Devam ediyorum konuşulan özlü sözlere SSK ve YEŞİL KART bizlerin karlılığını bitirdi ve bizi zor durumda bıraktı ve biz bu yüzden batıyoruz e be insaf üyelerine bunları anlatıp da yaptıkları işten hastalara hizmet vermekten soğutmanın, mutsuz eczacı yaratmanızın kime ne faydası var burada bahsettiğiniz tümüyle somut. Artan ciro ortada, ancak sorun yok demiyorum ama geri ödeme ve reçete kontrol sorunu başka bir olgu ve bu SSK dan önce de vardı. Fiyat düşmesi ve kamu ıskonto nedeniyle eczacının zararı. Evet somut bir gerçek ancak SSK ve Yeşil Kart serbest eczaneden karşılanmasıydı da ilaç fiyat kararnamesinden ve eşdeğer ilaçtan dolayı yine de ilaç fiyatları düşecek ve artık her türlü bilgiye ulaşabilen devlet ıskonto talebinde bulunacaktı yani bunlar yaşanacaktı. O zaman bakın kaç eczane batardı. Muhalefet etmek için gerçekleri saptırmayın, bu size bizlere bir şey kazandırmaz. Adana da meslektaşlarım bir firmanın tavrından dolayı tepki göstererek 32 YTL den 8 YTL ye düşen ilaçı sorguluyorlar, aldığım duyuma göre G.Antep, Hatay, Mersin, Maraş eczacıları da tepkili imiş. Bu ilaç ya pudra ile üretiyorlar yada yıllarca bizleri yani ülkemizi yazamadığım tarifle haksızlığa uğratmışlar. Bu firmanın bir başka esprisi de eczacının rafında oluşan zararı karşılamayacağına ilişkin yönetim kararının olması. ilacı dörtte bir fiyatına indirdikleri halde kar edecekler ama bizlerin rafımızdaki oluşan zararı karşılamayacaklar.
Düşünün rafınızda 4 adet bu ilaçtan var bir yıl sonra bu ilaç sadece 1 tane kalıyor.
Neden ise sayın firmamız böyle uygun bulmuş. Dünyanın hiçbir yerinde böyle bir ticaret böyle bir anlayış yok.

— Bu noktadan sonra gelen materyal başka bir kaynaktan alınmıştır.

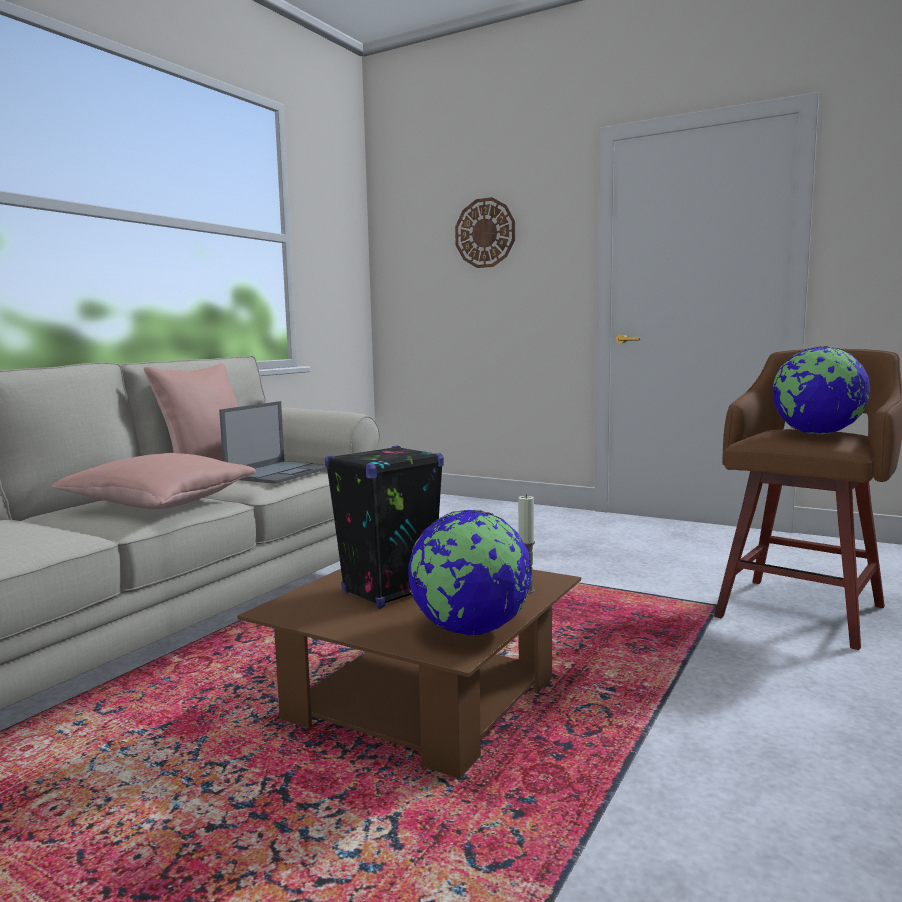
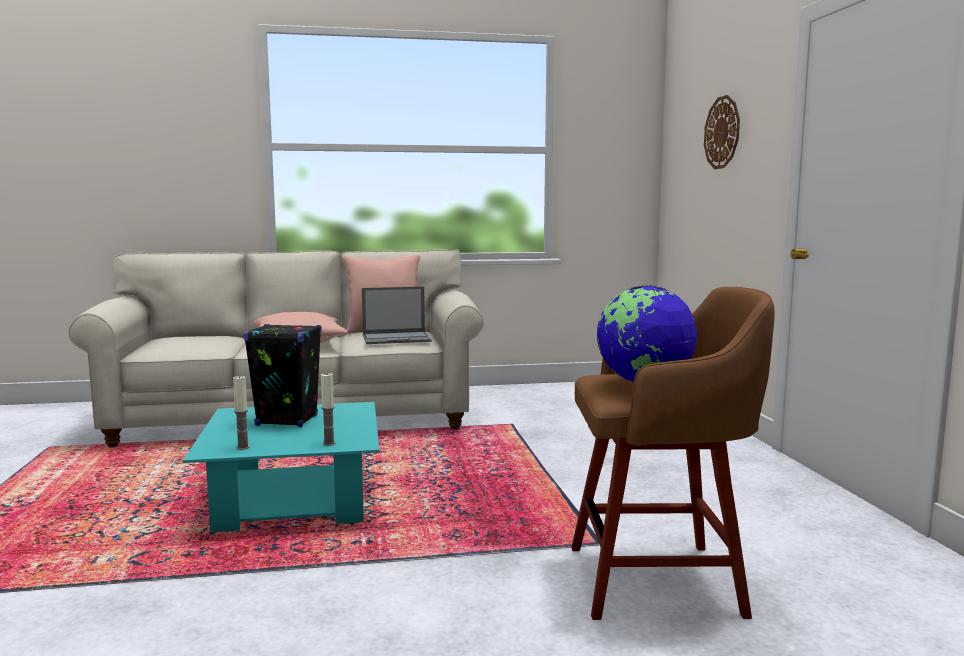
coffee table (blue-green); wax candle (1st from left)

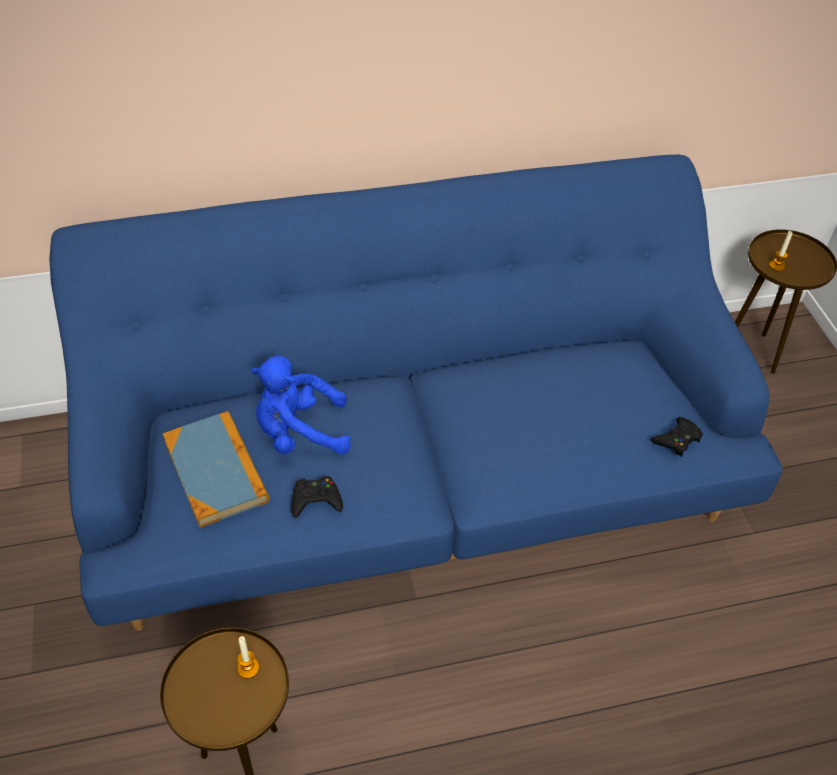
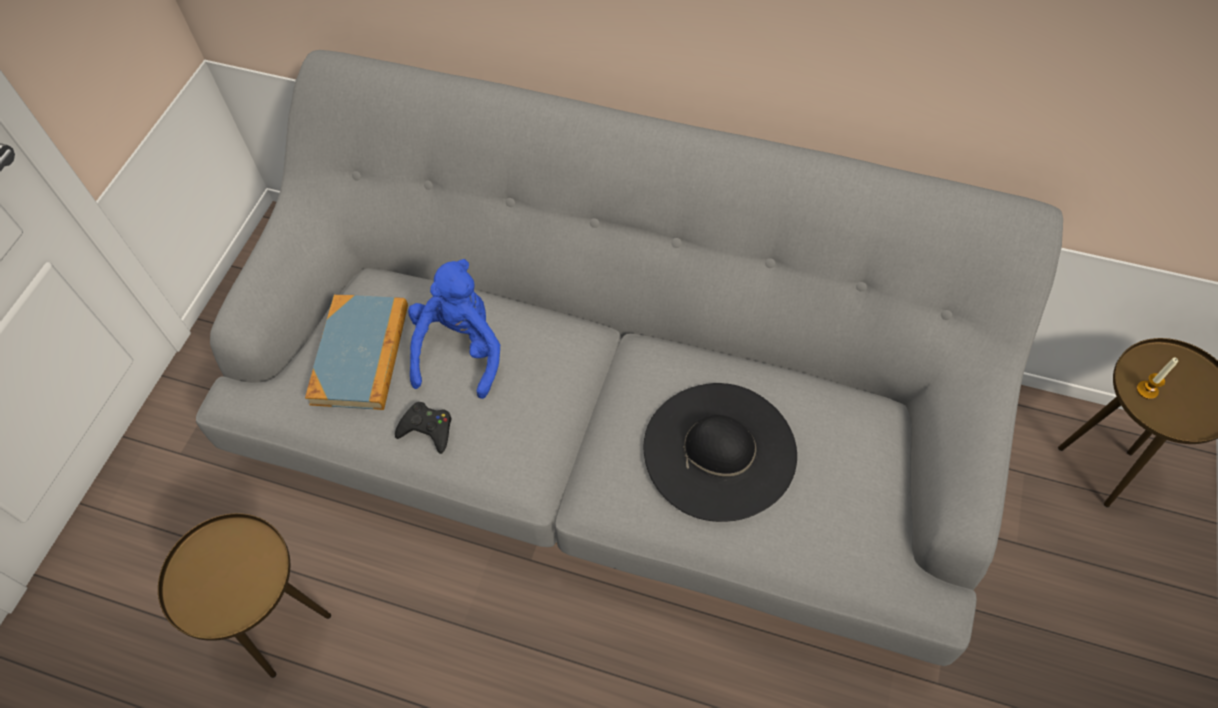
sofa (gray); soft toy (blue-coloured); clothing hat (black-coloured); wax candle (1st from left in the first image); joypad (black-coloured) (2nd from left in the first image)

DEVLET VATANDAŞI SAHİPSİZ BULUYOR, BU BUT UYGULANIYOR.
İLAÇ FİRMALARI ECZACILARI SAHİPSİZ BULUYOR, FİYAT FARKLARINI KARŞILAMIYOR.
Buradan tüm oda yöneticilerine sesleniyorum acaba siz yine TEB den mi hareket bekleyeceksiniz, yada her zamanki gibi yazdım söyledim ama işte
. mi diyeceksiniz.
Acaba bu ilaç firmasına sizlerinde söyleyeceği bir söz yok mu?
Acaba dünyadan sürekli örnek veren yöneticiler ticarette böyle bir şeklin olmadığı gerçeğini ne zaman görecekte firmalarla görüşecek ve bizlere yön verecek.
Değerli meslektaşlarım tekrar hatırlatmakta fayda var;
TEB oluşturan odalardır, Odaların birliğidir.
TEB' de ayrı bağımsız bir örgüt hiç değildir.
Tüm üyeler tüm meslektaşlarım odalarınıza baskı yapınız.
Odalar, oda yöneticileri TEB ne baskı yapınız.
TEB de muhatapta olduklarımıza baskı görevini yerine getirmelidir.
Bilginin, üretimin olmadığı yerde kargaşa ve olur, bizlerin bilgilenmeye en ihtiyacımız olduğumuz böylesi dönemde üyelerimizle geleceğimize sahip çıkalım.
Projelerle gelecek öngörümüzü hazırlayalım.
Birbirimize ve örgütlerimize ve örgütlerde üyelerine sahip çıkmalıdır.
Saygılarımla
Ecz. Burhanettin Bulut
Adana Eczacı Odası Başkanı.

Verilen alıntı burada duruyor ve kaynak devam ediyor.